Minnesota to spend more than $17 million to cut youth smoking
09/17/99
The state of Minnesota will spend $17.7 million by 2001 in an attempt to reduce youth smoking rates by 30 percent, officials announced Thursday at a public-health conference in Brainerd, Minn.
The money is the first installment from the $590 million antitobacco endowment created this year by the state Legislature. Eventually, interest income from the endowment fund will provide $30 million annually for tobacco-prevention and local public-health programs.
Underage cigarette use in Minnesota is increasing. Nearly 42 percent of the state's 12th-graders smoke, according to a 1998 survey. That's up from 31 percent in 1992. About 17,000 Minnesota children become daily smokers each year.
To help curb the problem, state officials said they want teenagers' help designing and implementing tobacco-prevention and reduction programs.
"What we've done in the past really doesn't resonate with kids," said Mary Sheehan, director of the tobacco-endowment implementation program at the Minnesota Health Department.
New research shows antitobacco messages that emphasize long-term health problems aren't effective at fighting peer pressure and other factors that can lead to youth smoking, Sheehan said.
Instead, youth seem to think twice about smoking when they are informed about the expensive marketing efforts used by the tobacco industry. "They really don't like the idea that they are the targets of industry manipulation," she said. They also respond when told that secondhand smoke can create health problems for their friends and family.
Sheehan said she hopes to get a group of teenagers to help design the campaigns that will be funded as part of the effort to reduce youth smoking by 30 percent by 2005.
"By putting kids in the process, we will have a better idea of what works and what doesn't work," she said.

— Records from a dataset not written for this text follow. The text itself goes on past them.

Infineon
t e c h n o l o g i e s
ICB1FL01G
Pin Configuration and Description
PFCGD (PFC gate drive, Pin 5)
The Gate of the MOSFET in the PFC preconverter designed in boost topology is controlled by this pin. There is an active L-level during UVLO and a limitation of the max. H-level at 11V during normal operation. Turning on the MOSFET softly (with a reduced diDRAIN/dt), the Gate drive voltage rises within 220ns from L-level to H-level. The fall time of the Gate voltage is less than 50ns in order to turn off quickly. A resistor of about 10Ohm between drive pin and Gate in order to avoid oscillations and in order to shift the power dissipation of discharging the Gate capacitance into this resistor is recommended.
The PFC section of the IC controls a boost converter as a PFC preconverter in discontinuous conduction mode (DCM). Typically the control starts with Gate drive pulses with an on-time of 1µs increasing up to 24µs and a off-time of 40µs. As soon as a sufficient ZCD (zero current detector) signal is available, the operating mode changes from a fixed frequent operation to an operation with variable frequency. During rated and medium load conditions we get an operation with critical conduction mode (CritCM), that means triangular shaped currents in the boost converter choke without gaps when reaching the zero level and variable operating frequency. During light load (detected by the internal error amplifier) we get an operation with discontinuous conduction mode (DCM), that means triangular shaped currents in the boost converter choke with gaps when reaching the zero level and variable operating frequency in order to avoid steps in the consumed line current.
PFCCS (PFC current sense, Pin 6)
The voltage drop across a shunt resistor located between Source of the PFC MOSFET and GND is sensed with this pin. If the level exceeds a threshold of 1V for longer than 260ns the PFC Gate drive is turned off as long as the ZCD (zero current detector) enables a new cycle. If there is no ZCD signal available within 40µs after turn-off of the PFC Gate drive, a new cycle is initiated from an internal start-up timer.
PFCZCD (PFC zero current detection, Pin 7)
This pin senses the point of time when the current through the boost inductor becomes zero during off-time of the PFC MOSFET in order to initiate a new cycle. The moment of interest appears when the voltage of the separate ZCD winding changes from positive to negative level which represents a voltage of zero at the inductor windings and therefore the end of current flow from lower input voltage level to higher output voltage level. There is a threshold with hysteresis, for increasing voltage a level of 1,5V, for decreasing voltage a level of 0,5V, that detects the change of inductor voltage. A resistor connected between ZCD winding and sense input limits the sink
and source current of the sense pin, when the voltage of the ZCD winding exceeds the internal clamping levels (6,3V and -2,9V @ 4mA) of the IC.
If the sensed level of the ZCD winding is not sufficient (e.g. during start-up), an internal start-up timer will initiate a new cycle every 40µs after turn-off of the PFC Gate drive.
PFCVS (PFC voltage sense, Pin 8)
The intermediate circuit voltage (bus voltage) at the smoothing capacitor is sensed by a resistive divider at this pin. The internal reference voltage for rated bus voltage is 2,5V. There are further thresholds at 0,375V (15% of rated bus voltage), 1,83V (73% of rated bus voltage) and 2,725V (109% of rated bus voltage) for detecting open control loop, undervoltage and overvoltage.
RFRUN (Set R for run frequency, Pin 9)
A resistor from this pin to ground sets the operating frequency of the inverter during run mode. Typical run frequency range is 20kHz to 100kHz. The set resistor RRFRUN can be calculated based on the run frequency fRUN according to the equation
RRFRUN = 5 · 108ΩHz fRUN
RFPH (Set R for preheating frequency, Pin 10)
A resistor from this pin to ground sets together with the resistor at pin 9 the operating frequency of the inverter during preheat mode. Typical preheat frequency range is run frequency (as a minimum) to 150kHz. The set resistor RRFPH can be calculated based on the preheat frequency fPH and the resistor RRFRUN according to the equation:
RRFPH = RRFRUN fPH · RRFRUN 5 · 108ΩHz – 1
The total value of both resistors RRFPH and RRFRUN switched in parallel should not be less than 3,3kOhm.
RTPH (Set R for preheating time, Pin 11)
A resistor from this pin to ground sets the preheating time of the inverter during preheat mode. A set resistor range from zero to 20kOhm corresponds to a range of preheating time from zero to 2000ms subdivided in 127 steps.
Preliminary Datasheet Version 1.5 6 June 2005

A statewide tobacco-advisory group is deciding how to spend the endowment funds, which were made possible by the state's $6.1 billion settlement with the tobacco industry last year.
The state is scheduled to begin seeking contract bids next month, and the first contract is expected to be for a statewide public-information and education campaign.
About $3.4 million of the $17.7 million installment will go to local public-health agencies.
Joyce Mueller, a public-health nurse with the Crow Wing County Health Department, said the money is badly needed.
"There's not enough right now to do anything significant," said Mueller, who helps coordinate tobacco-control efforts for the county. She has a $10,000 budget to pay for administrative and program expenses.
She said she doesn't yet know how much money the county will receive, but she plans to use it for an intensive tobacco-education effort in the schools.
The state endowment is targeted at preventing youth smoking. State officials will work closely with the Minnesota Partners for Action Against Tobacco, a nonprofit organization that also was created as part of the tobacco settlement. The organization, which was awarded more than $200 million, also is drafting its spending priorities plan. It's expected to target adults, including groups such as the uninsured and minority communities.
In another effort to curb illegal sales of tobacco to minors, state officials Thursday announced a design change in Minnesota driver's licenses issued to those under 18. Starting Jan. 1, licenses will state when the holders turn 18, making it easier for store clerks to check ages for cigarette sales.